CityofToronto / bdit_data-sources

Data sources used by the Big Data Innovation Team
https://github.com/orgs/CityofToronto/teams/bigdatainnovationteam
GNU General Public License v3.0
38 stars 8 forks source link

Need to monitor intersection_movements for missing high volume movements #855

Open gabrielwol opened 7 months ago

gabrielwol commented 7 months ago

None of the new intersections have volumes for classification_uid 10 (bike approaches). We'll need to confirm whether this is an algorithm change or a configuration issue.

4 of the new intersection are missing any volumes for classification_uid 6 (pedestrians): intersection_uids IN (69, 71, 72, 90)

_Originally posted by @gabrielwol in https://github.com/CityofToronto/bdit_data-sources/issues/850#issuecomment-1919838271_

Because there was no data for these classifications when we added the intersections, the movements didn't get added to miovision_api.intersection_movements (common intersection movements which get zero-padded in aggregate volumes_15min_mvt table). If these classifications eventually get added, we will need to go back and add the movements and backfill the aggregate tables.

gabrielwol commented 6 months ago

This issue also applies more generally speaking; with long running intersection installations, we risk not aggregating movements to volumes_15min_mvt + volumes_15min because they were not common at the time of configuration. The example above, where an entire classification is not present upon configuration is a good one. We have a warning about "# of invalid movements" but it fails silently.

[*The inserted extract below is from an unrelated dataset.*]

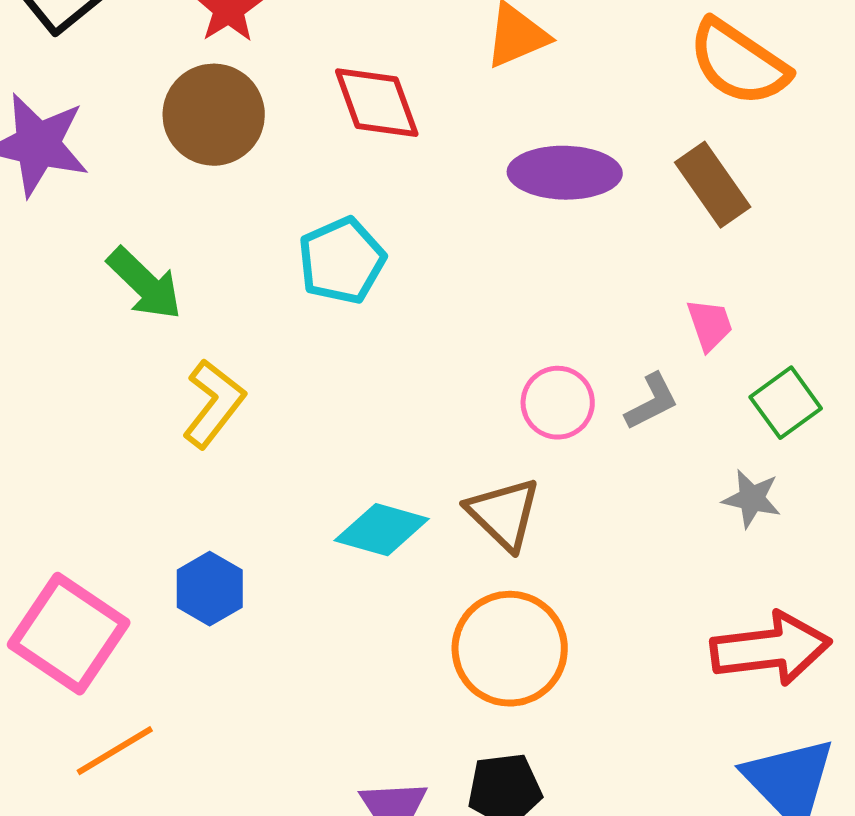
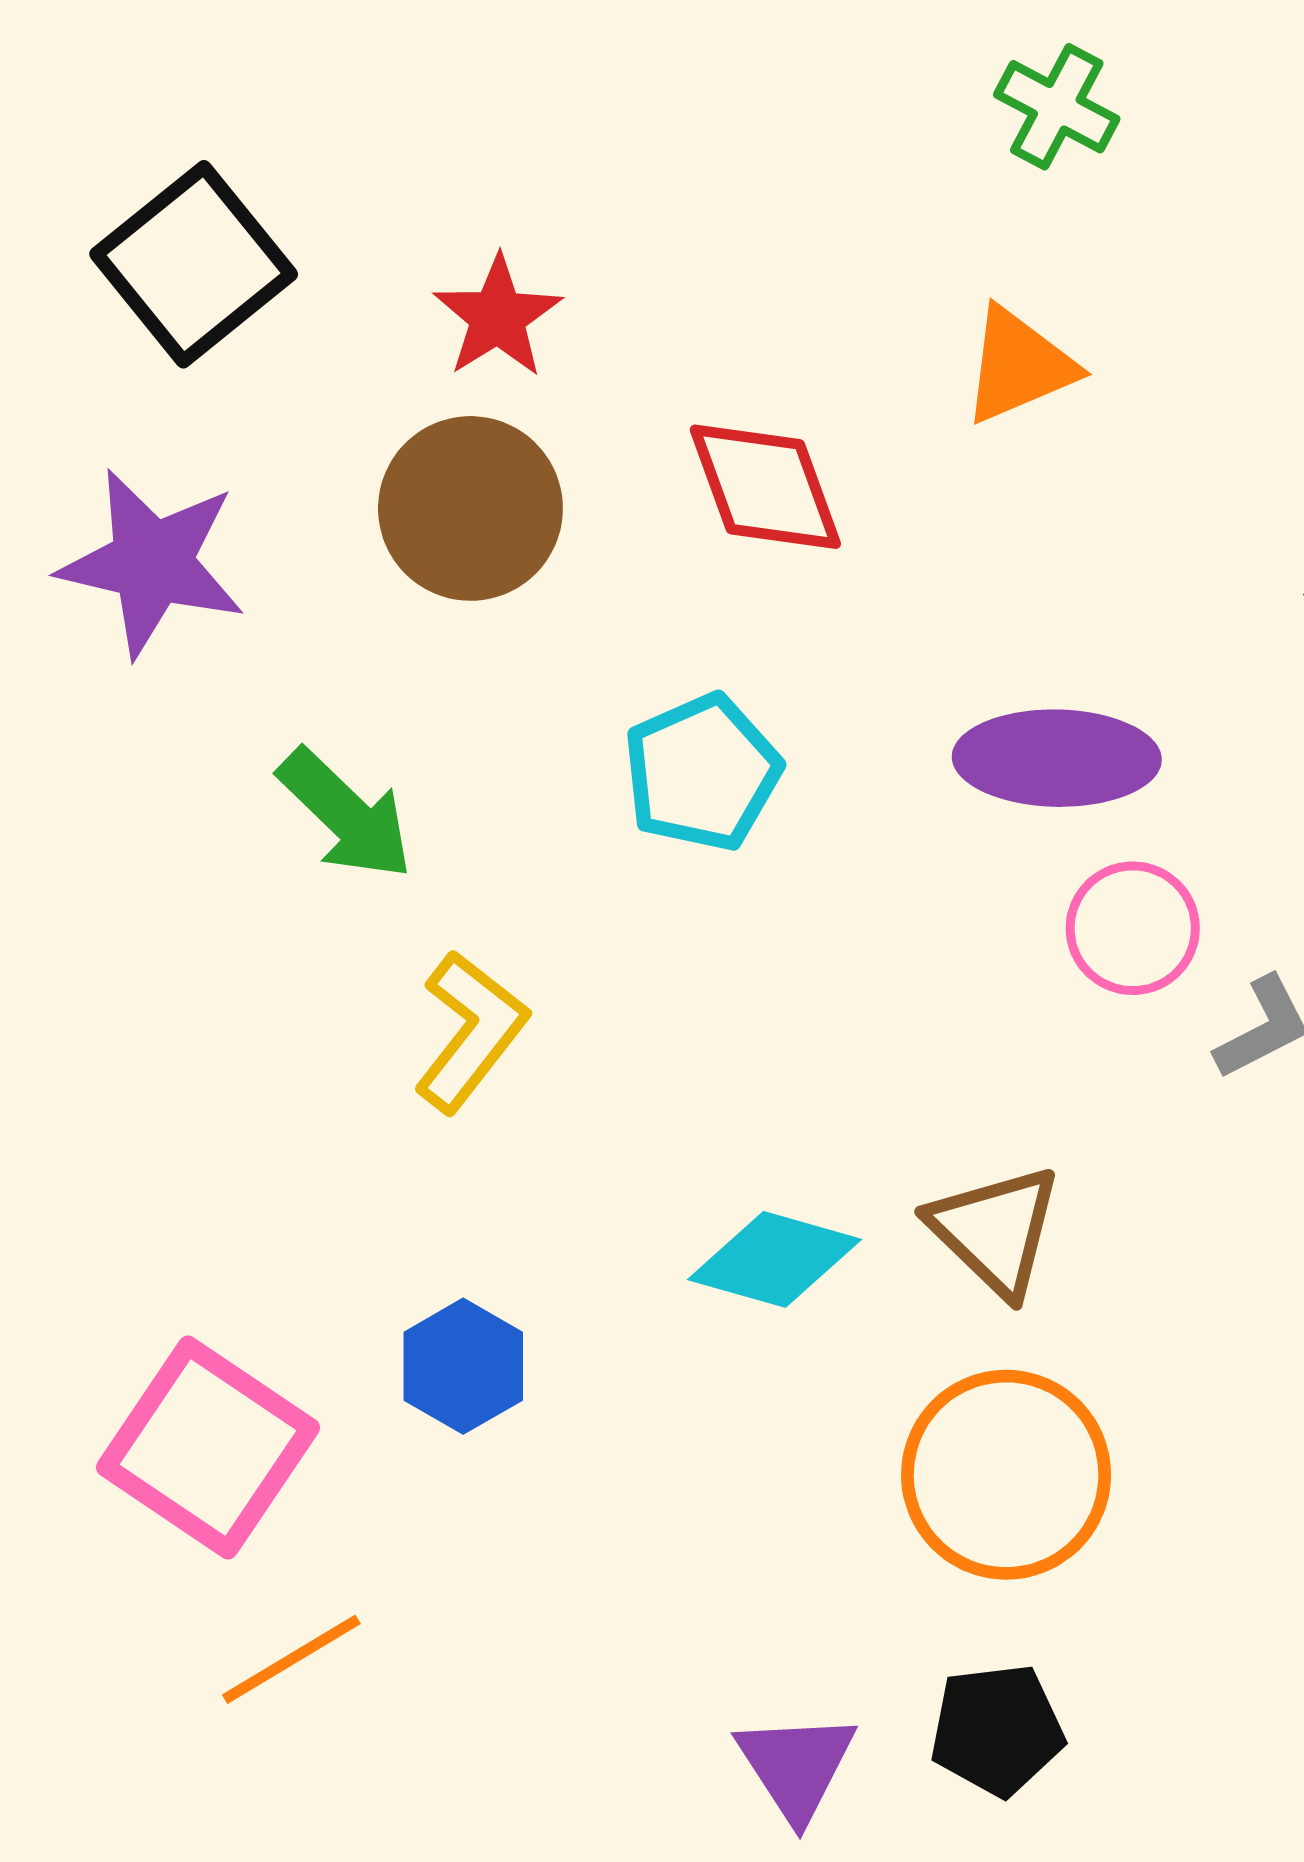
purple ellipse: (565, 173) -> (1057, 758), moved
pink circle: (558, 403) -> (1133, 928), moved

Broadly speaking, the fraction of volumes in v15_mvt has dropped to a low of about 98% over time, pointing to a need to more closely monitor intersection_movements: image

gabrielwol commented 6 months ago

Here's some sql I used to find common movements missing from intersection_movements. Top of the list are a few invalid auto movements and a lot of valid ped movements with > 100 volume per day.

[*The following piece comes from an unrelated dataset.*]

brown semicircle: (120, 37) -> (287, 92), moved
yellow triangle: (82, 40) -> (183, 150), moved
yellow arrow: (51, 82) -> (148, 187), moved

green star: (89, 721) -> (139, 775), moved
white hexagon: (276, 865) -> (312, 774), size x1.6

--Total query runtime: 2 min. 921 rows affected.
SELECT
    intersection_uid, classification_uid, leg, movement_uid, SUM(volume), MIN(datetime_bin), MAX(datetime_bin),
    SUM(volume) / EXTRACT(epoch FROM MAX(datetime_bin) - MIN(datetime_bin)) * 86400 AS avg_daily
FROM miovision_api.volumes
WHERE
    volume_15min_mvt_uid IS NULL --unprocessed
    AND movement_uid <> 8 --we intentionally exlcude bike exits from aggregations
GROUP BY intersection_uid, classification_uid, leg, movement_uid
HAVING
    --prevent divide by zero
    MAX(datetime_bin) > MIN(datetime_bin)
    --remove smaller issues
    AND SUM(volume) > 1000
ORDER BY avg_daily DESC
gabrielwol commented 5 months ago

Related: we should improve the documentation around the limitations of volumes_15min_mvt - that it excludes certain movements based on intersection_movements table.